Aahhhhhhhh the Mai Tai. Is there any other cocktail that SCREAMS (or just softly sighs) that it’s a beautiful summer afternoon by the pool? Nope! There’s just something about tiki drinks that instantly puts me into chill mode. Kids screaming at each other in the pool because one of them “accidentally” nailed the other one in the face with an over-pumped volleyball? Doesn’t matter, I’ve got a Mai Tai in my hand. Figure it out.
What Is A Mai Tai?
I’m glad you asked! This chillaxing cocktail is the perfect introduction to the world of tiki drinks. Tiki is pretty hard to define, but you definitely know it when you see it. Bright red maraschino cherries. A bucket of punch with a touristy logo. Some dude walking down the beach drinking it out of a pineapple. Tiki baby. A Mai Tai takes all the classic pieces of tiki, like multiple spirits, some form of nutty syrup (giggity), and citrus, and combines them into the most tubular drink in existence.
What Rum Should I Use?
Ok here’s the deal. Rum is a very silly family of spirits because there isn’t really a regulated process for making it. Every Caribbean island has it’s own characteristic way of making it. Martinique is different from Jamaica, which is different from Puerto Rico. And some don’t even call it rum, even though it’s made from sugarcane. Brazil has Cachaça, which is in the rum family, and Puerto Rico has Pitorro. What this means is there are tons of different combinations to try. One of the founding tenets of tiki drinks is that you can use 1, 2 or even 3 different rums in a cocktail, with each one bringing it’s own character. This one happens to use two of my favorites I’ve found after a few years of experimenting.
How To Make A Mai Tai
So for me, tiki, and specifically this cocktail, all comes down to the syrup. Every other part of it is pretty much just a normal sour variation. However, the orgeat syrup is crucial to nailing the classic taste, so don’t substitute that part. For my house Mai Tai, I like to use two different rums from a local distillery we found by accident (“accident???” yeah right). They have an unaged dark rum that is very molasses-heavy that gives the cocktail quite a bit of “skunk”. Yes, skunk is technical terminology in my house. They also have a slightly higher proof rum that I cut in equally that’s not quite as skunky but has that nice aged, woody quality to round it out. While I’ve made orgeat syrup in the past, it’s way easier to buy it, so I just use the store for that. You pretty much follow a standard shaken cocktail setup to make it, shake for a little less time since we’re serving it over crushed ice and you don’t want it to get watered down, and voila, it’s vibe time.
Mai Tai Recipe
- 1oz Dark Rum (I use Lyon)
- 1oz Overproof aged rum (I use a different Lyon)

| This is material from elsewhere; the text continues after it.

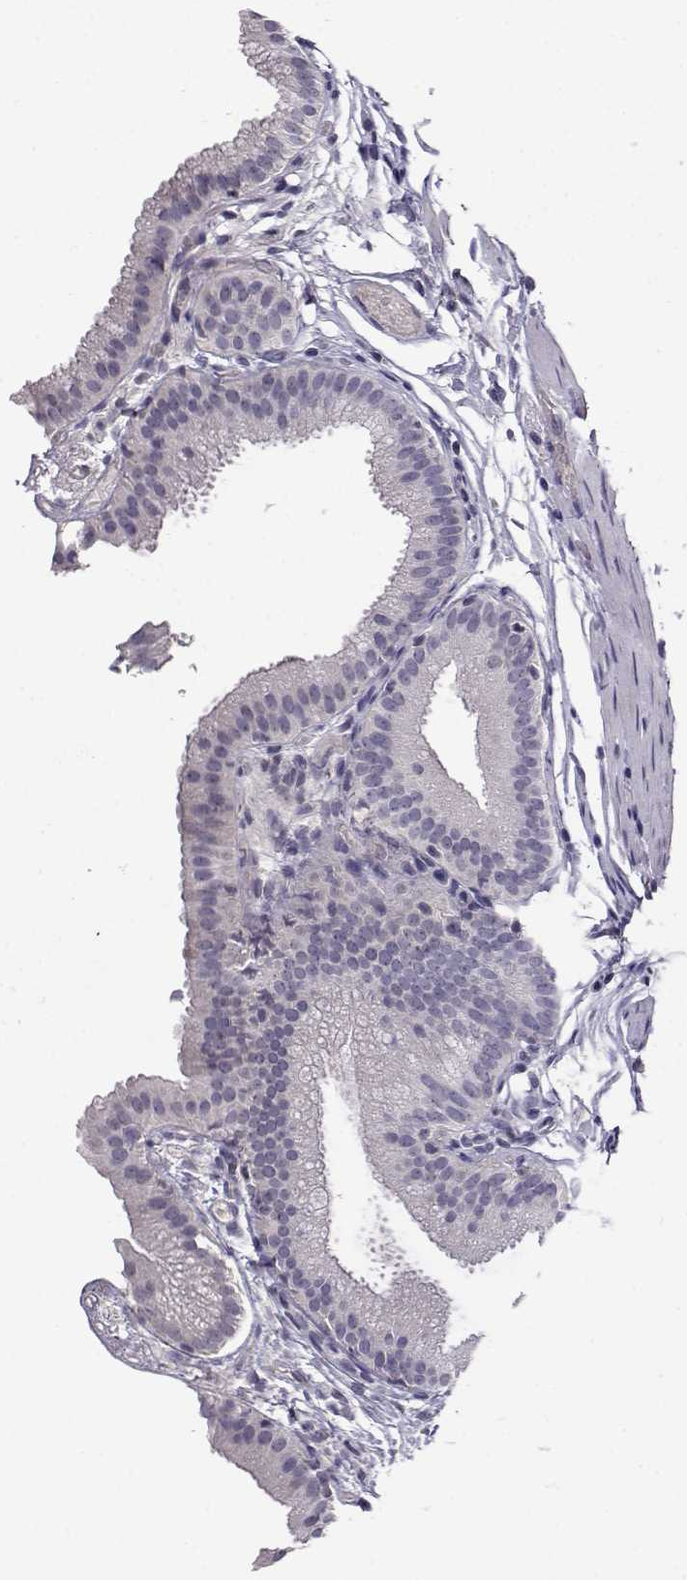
{"staining": {"intensity": "negative", "quantity": "none", "location": "none"}, "tissue": "gallbladder", "cell_type": "Glandular cells", "image_type": "normal", "snomed": [{"axis": "morphology", "description": "Normal tissue, NOS"}, {"axis": "topography", "description": "Gallbladder"}], "caption": "High magnification brightfield microscopy of benign gallbladder stained with DAB (brown) and counterstained with hematoxylin (blue): glandular cells show no significant expression. (Brightfield microscopy of DAB immunohistochemistry at high magnification).", "gene": "AKR1B1", "patient": {"sex": "female", "age": 45}}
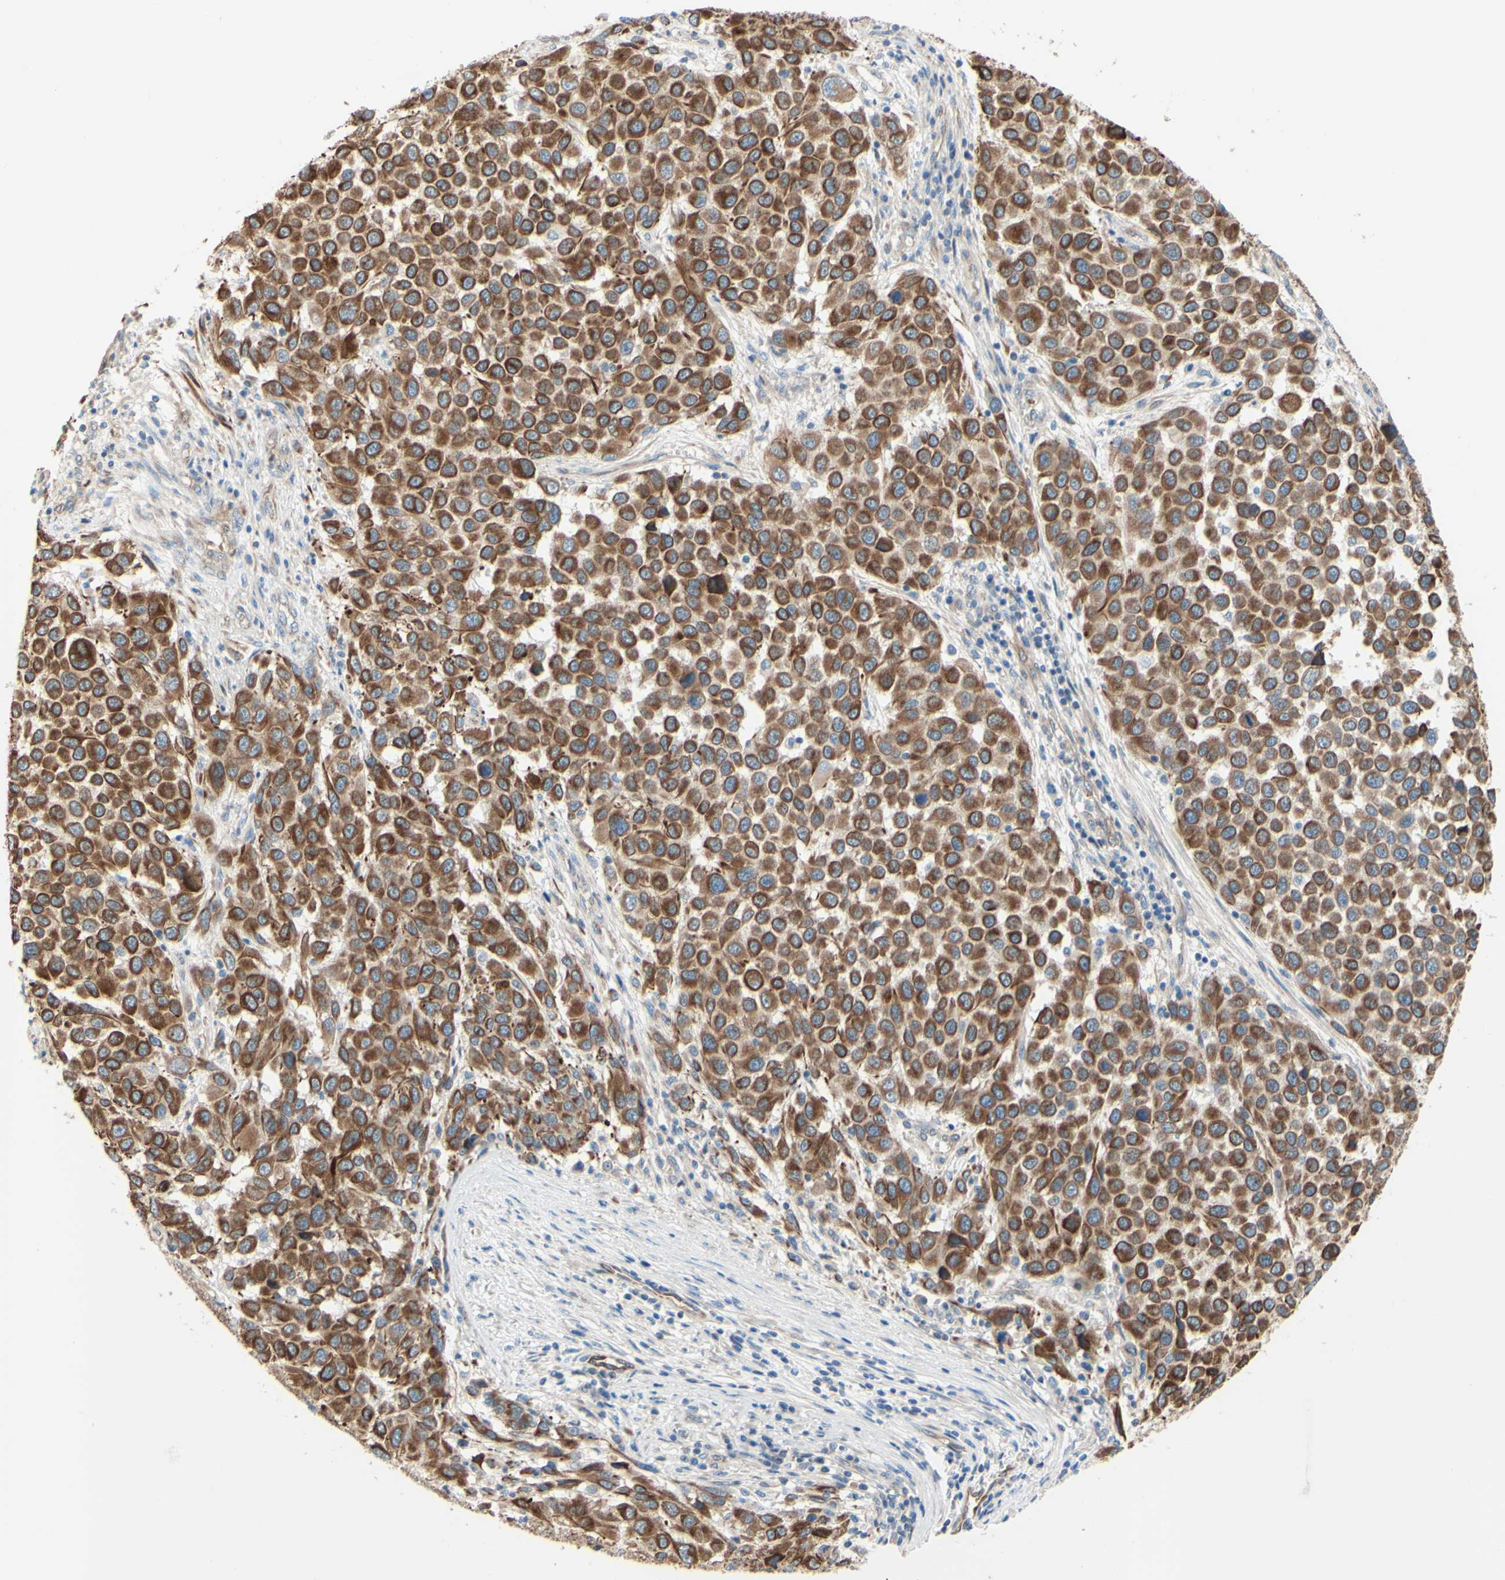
{"staining": {"intensity": "moderate", "quantity": ">75%", "location": "cytoplasmic/membranous"}, "tissue": "melanoma", "cell_type": "Tumor cells", "image_type": "cancer", "snomed": [{"axis": "morphology", "description": "Malignant melanoma, Metastatic site"}, {"axis": "topography", "description": "Lymph node"}], "caption": "Tumor cells exhibit moderate cytoplasmic/membranous positivity in about >75% of cells in malignant melanoma (metastatic site). (DAB IHC with brightfield microscopy, high magnification).", "gene": "ENDOD1", "patient": {"sex": "male", "age": 61}}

- .5oz homemade orange liqueur
- 1oz Orgeat Syrup
- 1oz Lime
Add the rums, orange liqueur, syrup and lime to a shaker and shake for 5-10 seconds. Pour over crushed ice in a rocks glass, and top up with more crushed ice. Garnish with some of those trashy, bright red maraschino cherries. As with all crushed-ice drinks, throw a straw in there so you’re not dealing with tiny ice bits.